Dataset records

>>>>

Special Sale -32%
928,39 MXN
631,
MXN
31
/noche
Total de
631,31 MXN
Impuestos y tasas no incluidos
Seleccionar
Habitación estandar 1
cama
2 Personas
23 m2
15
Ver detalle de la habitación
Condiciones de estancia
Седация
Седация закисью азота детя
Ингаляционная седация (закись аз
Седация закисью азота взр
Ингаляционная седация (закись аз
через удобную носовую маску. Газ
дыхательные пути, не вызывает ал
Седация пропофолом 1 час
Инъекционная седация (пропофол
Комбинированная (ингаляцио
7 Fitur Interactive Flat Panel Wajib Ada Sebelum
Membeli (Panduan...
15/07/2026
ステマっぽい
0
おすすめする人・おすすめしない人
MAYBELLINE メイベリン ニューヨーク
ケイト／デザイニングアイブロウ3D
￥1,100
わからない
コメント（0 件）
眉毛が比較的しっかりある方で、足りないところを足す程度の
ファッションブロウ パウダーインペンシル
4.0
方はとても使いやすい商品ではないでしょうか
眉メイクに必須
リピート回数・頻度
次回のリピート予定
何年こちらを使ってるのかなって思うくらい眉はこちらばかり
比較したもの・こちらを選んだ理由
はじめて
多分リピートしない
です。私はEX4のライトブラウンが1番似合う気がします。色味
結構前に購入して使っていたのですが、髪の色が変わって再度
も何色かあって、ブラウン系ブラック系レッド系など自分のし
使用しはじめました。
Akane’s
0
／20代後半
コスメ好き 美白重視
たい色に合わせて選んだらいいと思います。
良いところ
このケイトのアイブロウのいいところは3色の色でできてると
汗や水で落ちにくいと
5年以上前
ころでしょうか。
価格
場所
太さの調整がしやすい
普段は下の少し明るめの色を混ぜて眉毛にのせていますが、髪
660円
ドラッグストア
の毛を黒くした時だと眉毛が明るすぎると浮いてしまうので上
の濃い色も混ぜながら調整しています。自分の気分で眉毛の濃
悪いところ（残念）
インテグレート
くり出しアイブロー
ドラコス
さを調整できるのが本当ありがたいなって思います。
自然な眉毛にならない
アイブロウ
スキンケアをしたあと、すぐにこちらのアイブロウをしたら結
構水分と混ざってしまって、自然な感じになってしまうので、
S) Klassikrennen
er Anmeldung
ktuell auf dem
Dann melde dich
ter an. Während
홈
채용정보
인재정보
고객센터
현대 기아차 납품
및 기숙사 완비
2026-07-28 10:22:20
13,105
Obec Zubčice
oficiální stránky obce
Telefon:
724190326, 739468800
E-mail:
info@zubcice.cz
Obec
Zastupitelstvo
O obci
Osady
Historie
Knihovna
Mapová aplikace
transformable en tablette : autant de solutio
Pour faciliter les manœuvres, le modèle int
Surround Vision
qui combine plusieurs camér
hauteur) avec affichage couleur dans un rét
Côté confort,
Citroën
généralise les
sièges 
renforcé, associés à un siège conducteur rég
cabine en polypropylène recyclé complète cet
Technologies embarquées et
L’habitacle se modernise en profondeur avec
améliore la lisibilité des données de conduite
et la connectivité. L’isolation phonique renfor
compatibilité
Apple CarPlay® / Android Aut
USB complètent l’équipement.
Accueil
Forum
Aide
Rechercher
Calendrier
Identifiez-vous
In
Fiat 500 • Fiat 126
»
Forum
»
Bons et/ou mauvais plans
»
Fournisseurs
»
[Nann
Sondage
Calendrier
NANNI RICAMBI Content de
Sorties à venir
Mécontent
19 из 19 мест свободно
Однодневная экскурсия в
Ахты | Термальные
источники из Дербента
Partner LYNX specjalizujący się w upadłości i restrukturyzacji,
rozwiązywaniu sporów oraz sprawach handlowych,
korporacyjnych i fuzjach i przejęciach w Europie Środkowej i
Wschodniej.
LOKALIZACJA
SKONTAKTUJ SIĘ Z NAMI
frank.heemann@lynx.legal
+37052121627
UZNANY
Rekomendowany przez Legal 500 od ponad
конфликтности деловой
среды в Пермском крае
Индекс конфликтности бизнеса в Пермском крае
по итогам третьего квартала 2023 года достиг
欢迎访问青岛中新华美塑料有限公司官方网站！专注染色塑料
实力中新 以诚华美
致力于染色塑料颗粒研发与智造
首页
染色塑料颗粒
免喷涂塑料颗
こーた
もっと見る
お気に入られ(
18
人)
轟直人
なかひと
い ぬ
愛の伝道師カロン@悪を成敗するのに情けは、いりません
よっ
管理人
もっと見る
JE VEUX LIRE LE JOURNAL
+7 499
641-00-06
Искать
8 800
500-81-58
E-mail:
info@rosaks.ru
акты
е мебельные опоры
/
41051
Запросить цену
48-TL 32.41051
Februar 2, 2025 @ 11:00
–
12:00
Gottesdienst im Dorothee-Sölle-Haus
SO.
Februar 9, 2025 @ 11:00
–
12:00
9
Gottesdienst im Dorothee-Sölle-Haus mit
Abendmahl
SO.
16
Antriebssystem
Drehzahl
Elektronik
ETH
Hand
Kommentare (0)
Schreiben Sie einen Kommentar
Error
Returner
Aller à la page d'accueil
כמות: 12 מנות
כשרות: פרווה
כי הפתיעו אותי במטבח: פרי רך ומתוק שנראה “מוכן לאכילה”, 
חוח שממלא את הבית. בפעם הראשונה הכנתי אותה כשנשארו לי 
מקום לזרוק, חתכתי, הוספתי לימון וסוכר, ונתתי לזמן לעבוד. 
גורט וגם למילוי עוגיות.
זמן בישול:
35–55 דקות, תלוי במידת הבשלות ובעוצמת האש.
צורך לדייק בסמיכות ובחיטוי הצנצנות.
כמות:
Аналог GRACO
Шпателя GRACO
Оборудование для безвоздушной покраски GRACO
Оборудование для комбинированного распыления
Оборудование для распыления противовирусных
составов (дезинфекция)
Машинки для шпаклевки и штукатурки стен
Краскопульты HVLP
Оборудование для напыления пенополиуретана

<<<<

> [About this task] Reproduce verbatim every line from the beginning of the items through the line containing "おすすめする人・おすすめしない人", with both of those lines included.

> [Output of the exercise]
Special Sale -32%
928,39 MXN
631,
MXN
31
/noche
Total de
631,31 MXN
Impuestos y tasas no incluidos
Seleccionar
Habitación estandar 1
cama
2 Personas
23 m2
15
Ver detalle de la habitación
Condiciones de estancia
Седация
Седация закисью азота детя
Ингаляционная седация (закись аз
Седация закисью азота взр
Ингаляционная седация (закись аз
через удобную носовую маску. Газ
дыхательные пути, не вызывает ал
Седация пропофолом 1 час
Инъекционная седация (пропофол
Комбинированная (ингаляцио
7 Fitur Interactive Flat Panel Wajib Ada Sebelum
Membeli (Panduan...
15/07/2026
ステマっぽい
0
おすすめする人・おすすめしない人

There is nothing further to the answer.